#### DATA TO PROCESS
....

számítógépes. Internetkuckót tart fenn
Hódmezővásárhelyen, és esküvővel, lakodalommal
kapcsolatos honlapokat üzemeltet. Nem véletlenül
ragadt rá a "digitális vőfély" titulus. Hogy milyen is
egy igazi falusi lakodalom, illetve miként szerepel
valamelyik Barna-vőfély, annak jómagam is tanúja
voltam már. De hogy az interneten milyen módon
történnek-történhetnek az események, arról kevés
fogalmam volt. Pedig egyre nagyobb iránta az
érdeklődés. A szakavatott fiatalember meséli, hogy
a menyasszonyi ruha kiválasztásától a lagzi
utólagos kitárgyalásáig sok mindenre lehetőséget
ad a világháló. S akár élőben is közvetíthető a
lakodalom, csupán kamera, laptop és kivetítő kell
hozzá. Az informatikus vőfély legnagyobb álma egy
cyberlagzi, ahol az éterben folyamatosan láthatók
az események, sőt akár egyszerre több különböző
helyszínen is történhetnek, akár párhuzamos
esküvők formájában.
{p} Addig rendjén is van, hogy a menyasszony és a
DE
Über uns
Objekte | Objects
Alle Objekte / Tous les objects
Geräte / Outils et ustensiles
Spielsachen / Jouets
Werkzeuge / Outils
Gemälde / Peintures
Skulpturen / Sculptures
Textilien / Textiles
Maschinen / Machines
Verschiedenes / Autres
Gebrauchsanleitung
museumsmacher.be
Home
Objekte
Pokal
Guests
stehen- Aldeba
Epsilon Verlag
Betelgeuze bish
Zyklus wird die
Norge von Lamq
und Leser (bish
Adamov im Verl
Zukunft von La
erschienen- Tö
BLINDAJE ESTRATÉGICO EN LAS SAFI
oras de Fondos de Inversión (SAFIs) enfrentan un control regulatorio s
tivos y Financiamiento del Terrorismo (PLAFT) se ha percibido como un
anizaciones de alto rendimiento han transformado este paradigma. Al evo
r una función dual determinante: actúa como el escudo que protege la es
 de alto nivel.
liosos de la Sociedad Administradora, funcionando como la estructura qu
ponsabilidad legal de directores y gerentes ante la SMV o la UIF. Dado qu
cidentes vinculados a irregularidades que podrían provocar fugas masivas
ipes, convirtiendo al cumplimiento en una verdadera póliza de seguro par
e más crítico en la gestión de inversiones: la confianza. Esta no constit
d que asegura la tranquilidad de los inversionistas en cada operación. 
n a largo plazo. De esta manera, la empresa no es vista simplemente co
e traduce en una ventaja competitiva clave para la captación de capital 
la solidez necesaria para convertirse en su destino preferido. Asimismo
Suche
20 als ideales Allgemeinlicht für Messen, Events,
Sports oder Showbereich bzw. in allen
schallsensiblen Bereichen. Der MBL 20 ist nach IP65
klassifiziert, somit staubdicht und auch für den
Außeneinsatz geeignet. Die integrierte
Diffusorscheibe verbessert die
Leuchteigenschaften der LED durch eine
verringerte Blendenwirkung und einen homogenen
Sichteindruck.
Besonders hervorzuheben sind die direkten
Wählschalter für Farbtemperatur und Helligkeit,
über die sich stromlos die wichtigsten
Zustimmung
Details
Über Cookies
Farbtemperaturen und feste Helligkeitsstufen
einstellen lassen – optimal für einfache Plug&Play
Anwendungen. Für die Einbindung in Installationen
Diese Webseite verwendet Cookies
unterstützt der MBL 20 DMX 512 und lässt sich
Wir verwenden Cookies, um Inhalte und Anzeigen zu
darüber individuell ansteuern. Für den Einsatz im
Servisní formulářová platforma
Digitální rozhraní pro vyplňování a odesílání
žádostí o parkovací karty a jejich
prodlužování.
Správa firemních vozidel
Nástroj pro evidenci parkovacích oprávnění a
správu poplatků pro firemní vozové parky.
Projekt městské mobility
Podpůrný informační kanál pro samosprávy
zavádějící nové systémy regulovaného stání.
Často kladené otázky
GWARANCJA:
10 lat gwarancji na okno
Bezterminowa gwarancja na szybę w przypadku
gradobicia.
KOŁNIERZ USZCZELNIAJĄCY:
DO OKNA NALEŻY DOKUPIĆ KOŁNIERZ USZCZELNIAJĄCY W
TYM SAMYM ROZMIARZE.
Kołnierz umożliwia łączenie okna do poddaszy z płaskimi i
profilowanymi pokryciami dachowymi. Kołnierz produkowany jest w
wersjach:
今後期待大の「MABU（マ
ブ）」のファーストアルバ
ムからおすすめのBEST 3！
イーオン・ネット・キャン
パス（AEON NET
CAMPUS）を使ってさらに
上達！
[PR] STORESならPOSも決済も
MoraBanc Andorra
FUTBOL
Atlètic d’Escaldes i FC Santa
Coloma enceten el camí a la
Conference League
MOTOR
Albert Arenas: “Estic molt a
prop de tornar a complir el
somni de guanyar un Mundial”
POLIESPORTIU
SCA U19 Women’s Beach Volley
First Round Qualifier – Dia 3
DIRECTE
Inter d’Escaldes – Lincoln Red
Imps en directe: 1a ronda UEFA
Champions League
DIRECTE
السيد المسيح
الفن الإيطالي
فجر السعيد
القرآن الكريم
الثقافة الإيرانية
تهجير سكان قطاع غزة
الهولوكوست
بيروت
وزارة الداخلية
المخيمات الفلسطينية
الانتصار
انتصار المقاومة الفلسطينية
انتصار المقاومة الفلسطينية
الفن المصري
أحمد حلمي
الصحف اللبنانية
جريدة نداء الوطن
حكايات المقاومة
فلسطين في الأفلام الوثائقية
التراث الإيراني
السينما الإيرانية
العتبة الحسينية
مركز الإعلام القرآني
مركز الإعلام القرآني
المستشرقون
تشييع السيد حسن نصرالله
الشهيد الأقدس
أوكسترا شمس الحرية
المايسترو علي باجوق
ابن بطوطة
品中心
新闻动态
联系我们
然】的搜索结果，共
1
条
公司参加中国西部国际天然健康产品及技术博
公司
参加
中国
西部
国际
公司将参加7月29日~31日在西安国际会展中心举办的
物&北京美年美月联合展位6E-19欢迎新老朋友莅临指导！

....

#### TASK STATEMENT
Return each line of the listing that holds the word "الإيرانية".

#### EXERCISE ANSWER
الثقافة الإيرانية
السينما الإيرانية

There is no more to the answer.